2026 Indian Tamil-language film

Habeebi is a 2026 Indian Tamil-language romantic drama film directed by Meera Kathiravan and written by V. S. Mohamed Ameen. The film stars Esha M, Kasthuri Raja, and Malavika Manoj. The music was composed by Sam C. S., with cinematography by Mahesh Muthuswami and editing by Mathi VS. The film is set in a Tamil Muslim neighbourhood in southern Tamil Nadu and revolves around a young couple whose relationship creates divisions within their community. It was released in theatres on 12 June 2026.

== Plot ==

The story is based on a true story of a Kadayanallur Muslim community and their approaches with the brotherhood communities.

== Cast ==
- Esha M as Abuthahir
- Kasthuri Raja as Mohammad Yousuf
- Malavika Manoj as Nilofar
- Dhanasree Sudhakaran as Parveen
- Arulkumar
- Anusreya Rajan

== Production ==

Malavika Manoj was cast from over 300 girls who auditioned. Though the film's primary location is a Muslim house, it was shot in an agraharam.

== Soundtrack ==
The music was composed by Sam C. S. The first single "Vallonea Vallonea" was released in December 2024, and features deceased singer Nagore E. M. Hanifa's vocals recreated through artificial intelligence.

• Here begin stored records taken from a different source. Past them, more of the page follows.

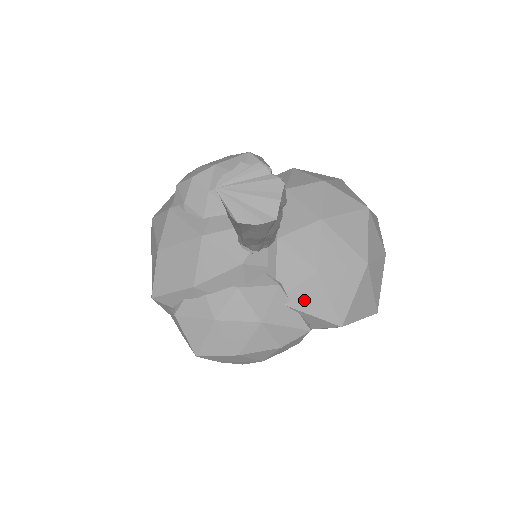
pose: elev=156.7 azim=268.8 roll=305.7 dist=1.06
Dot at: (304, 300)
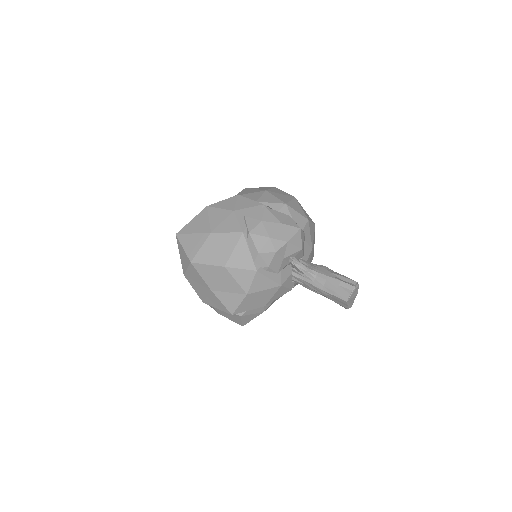
Dot at: occluded
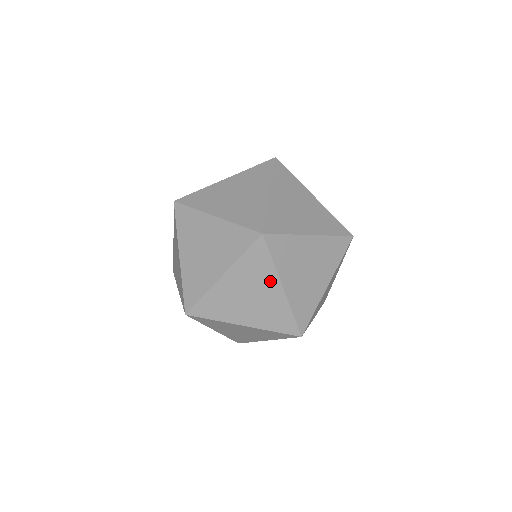
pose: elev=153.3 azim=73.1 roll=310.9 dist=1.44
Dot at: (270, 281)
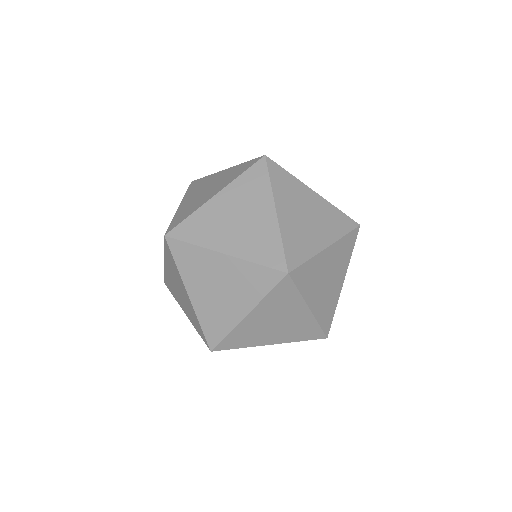
Dot at: (264, 202)
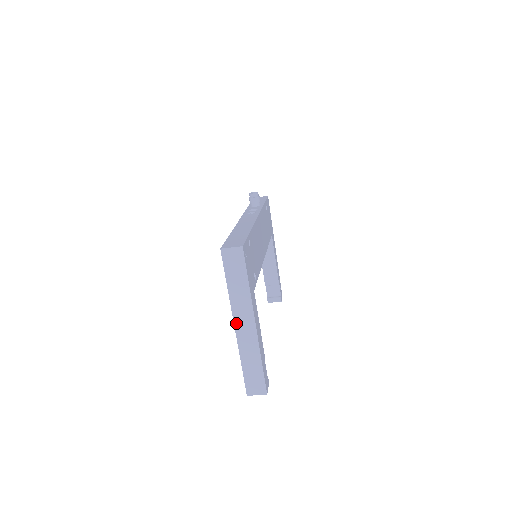
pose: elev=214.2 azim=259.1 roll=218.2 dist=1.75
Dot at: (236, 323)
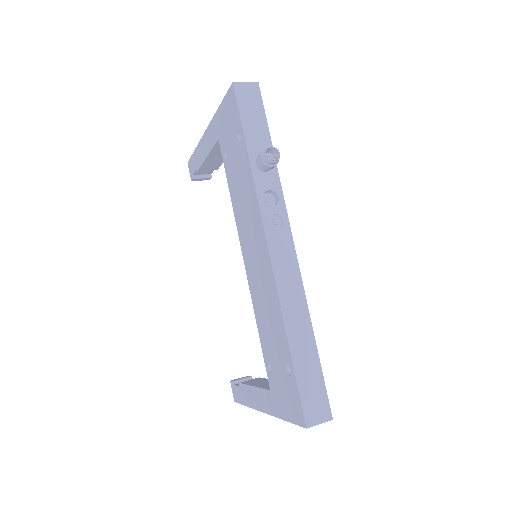
Dot at: occluded
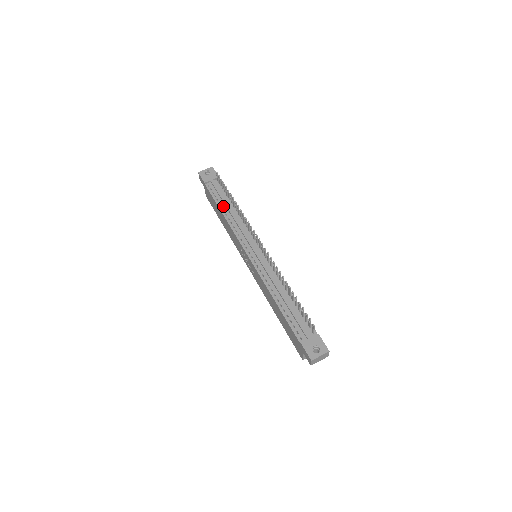
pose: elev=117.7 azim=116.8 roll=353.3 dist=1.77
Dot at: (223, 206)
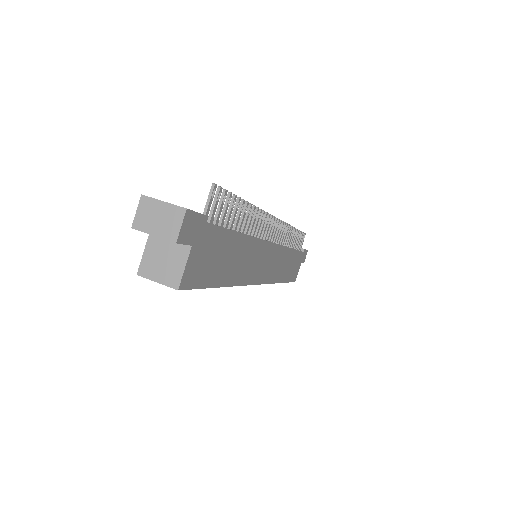
Dot at: occluded
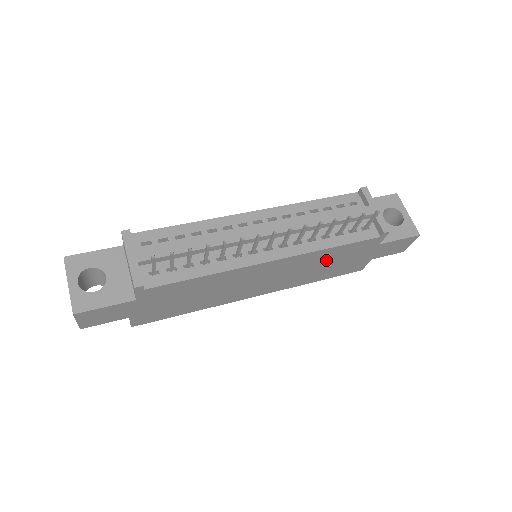
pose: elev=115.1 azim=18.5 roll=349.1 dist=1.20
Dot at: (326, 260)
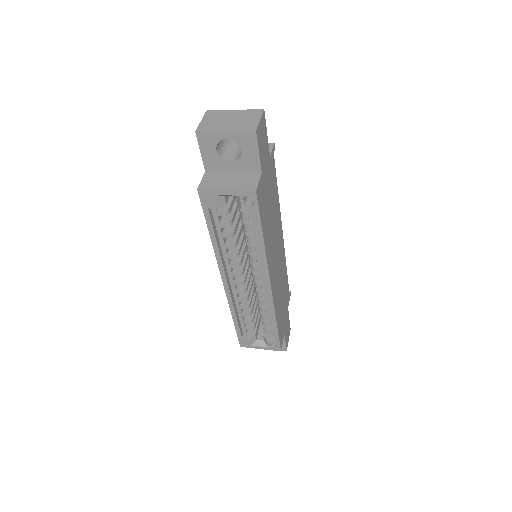
Dot at: (283, 287)
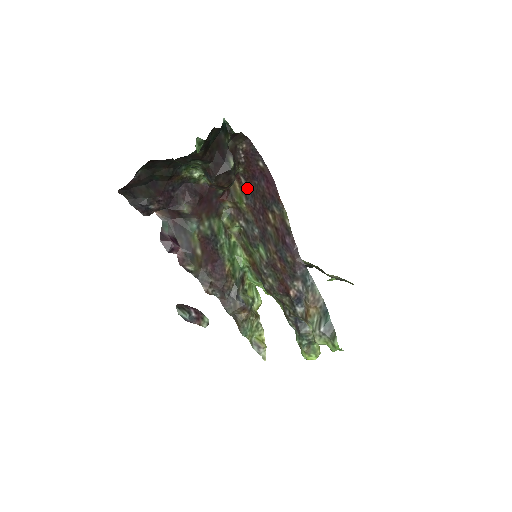
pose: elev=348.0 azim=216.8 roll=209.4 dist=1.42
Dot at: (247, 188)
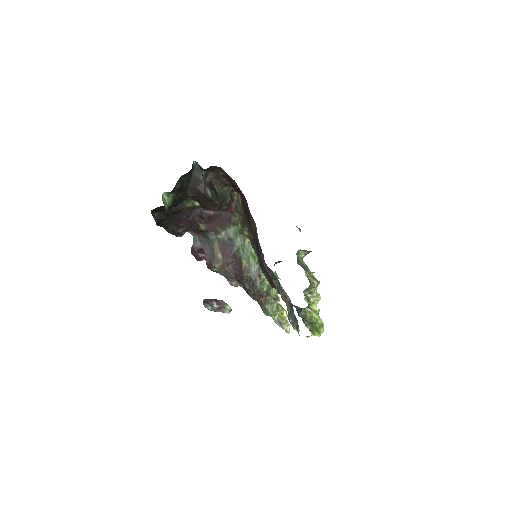
Dot at: (242, 200)
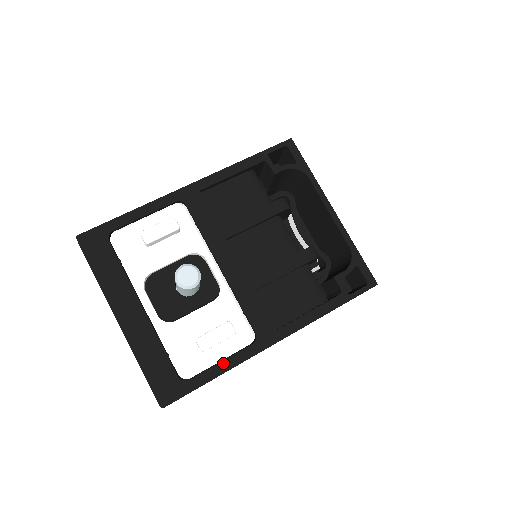
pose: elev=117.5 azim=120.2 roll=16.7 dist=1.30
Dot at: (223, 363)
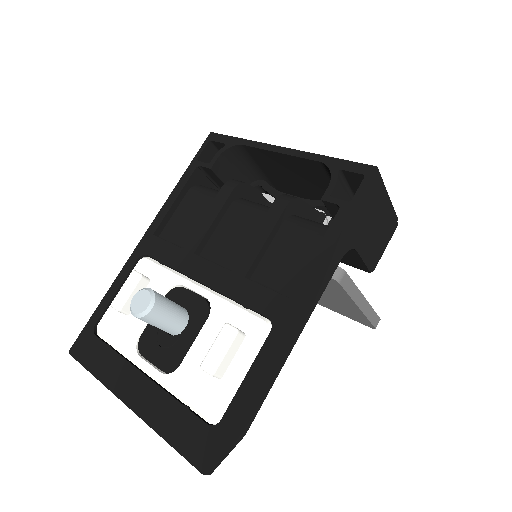
Dot at: (249, 376)
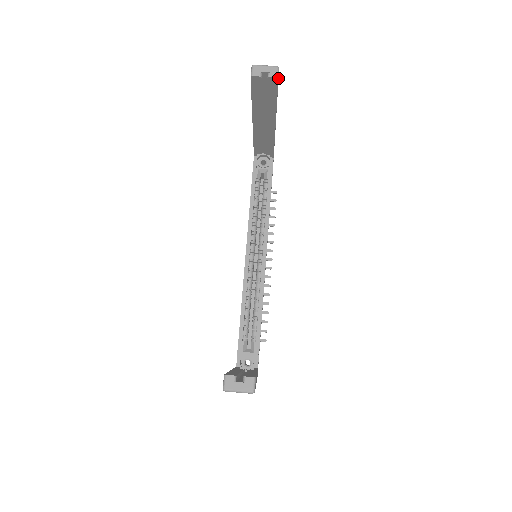
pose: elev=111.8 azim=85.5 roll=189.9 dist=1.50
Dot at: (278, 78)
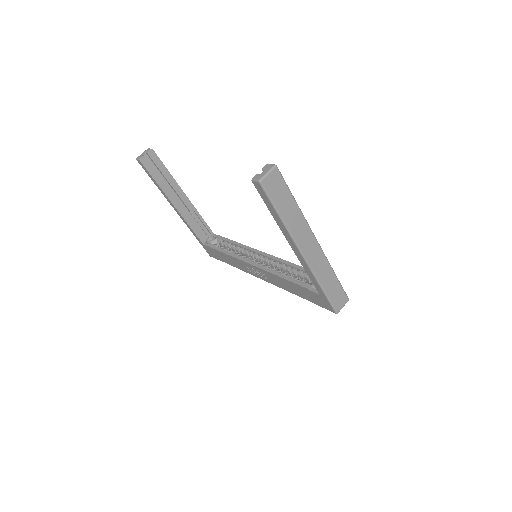
Dot at: (153, 150)
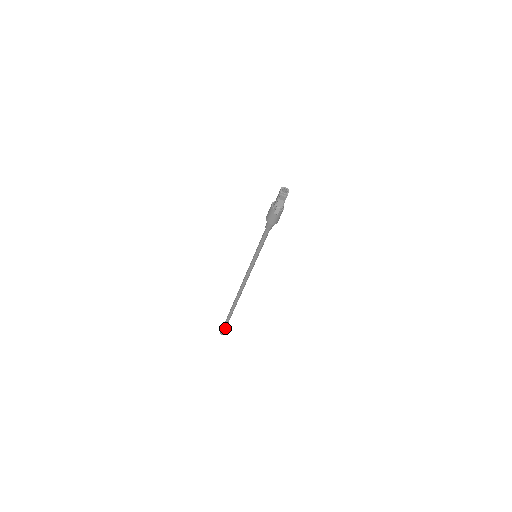
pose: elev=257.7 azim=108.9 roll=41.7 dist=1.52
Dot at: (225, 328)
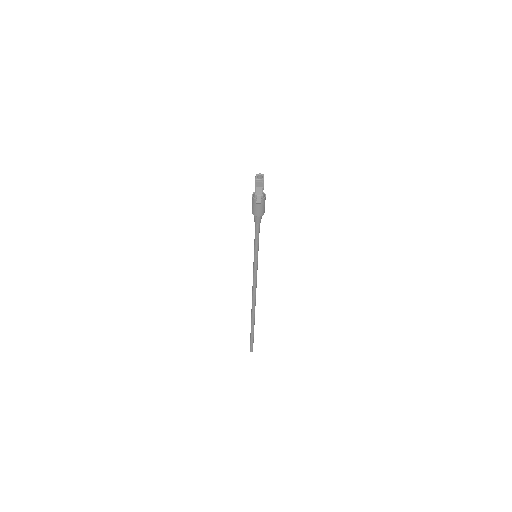
Dot at: (252, 344)
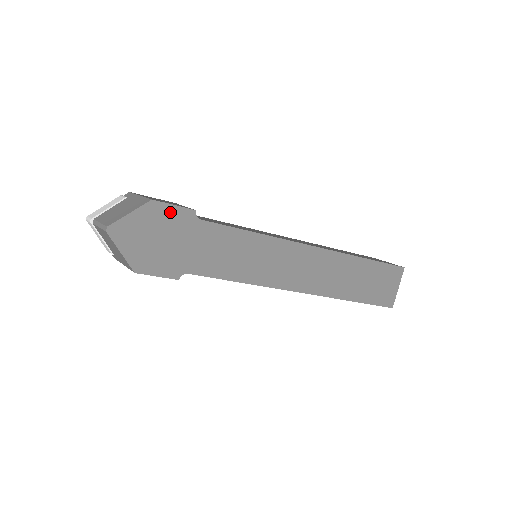
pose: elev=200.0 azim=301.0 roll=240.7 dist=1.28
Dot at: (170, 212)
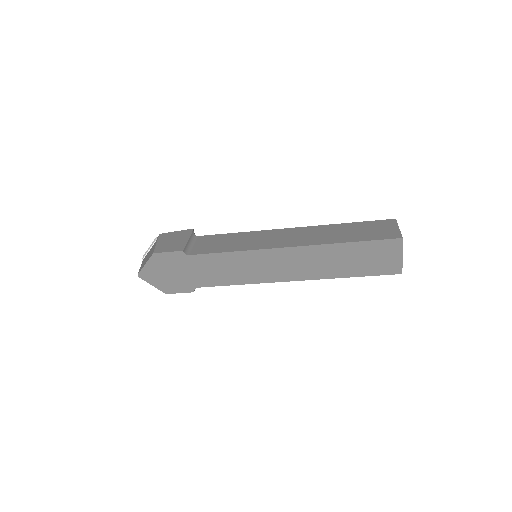
Dot at: (168, 257)
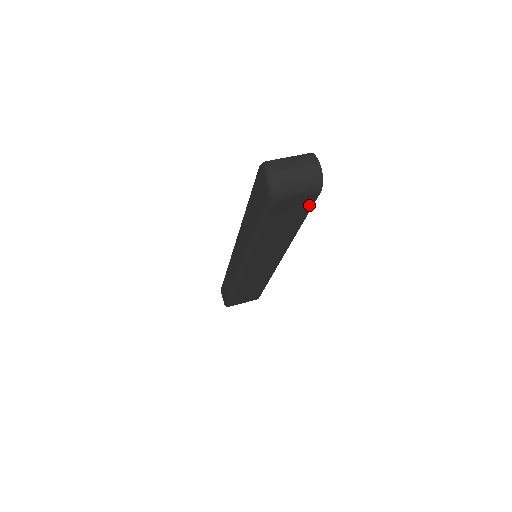
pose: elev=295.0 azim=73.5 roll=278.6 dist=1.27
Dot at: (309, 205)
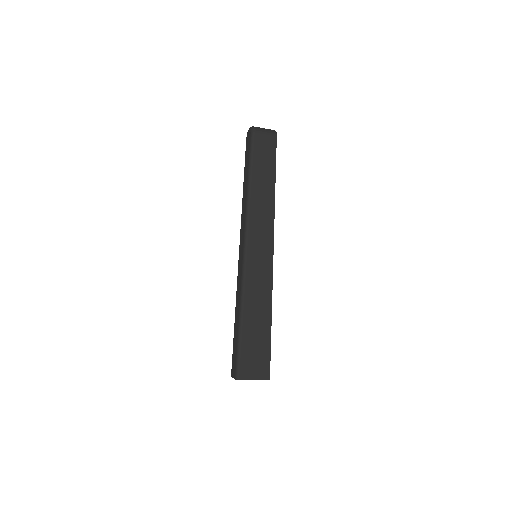
Dot at: (274, 151)
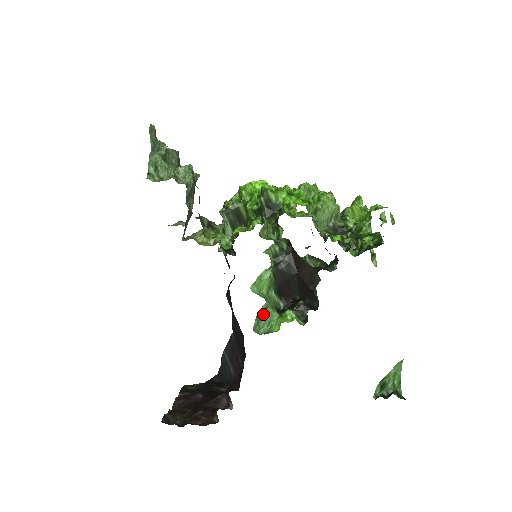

The second single "Roohe Roohe" was released in May 2026.

Track listing
| No. | Title | Length |
|---|---|---|

== Release ==
Habeebi was initially scheduled for release on 28 May 2026. The film was subsequently released in theatres on 12 June 2026.

== Reception ==
Abhinav Subramanian of The Times of India rated the film 2.5 stars out of 5 and noted "Habeebi is sincere and often lovely to look at, and viewers who know this world from the inside may find plenty to hold on to. For everyone else, the goodwill is easier to admire than to feel." Narayani M of Cinema Express rated the film 2 stars out of 5 and said "Habeebi talks about everyone's journey to the Gulf, but despite all that travel, the film itself never quite arrives anywhere."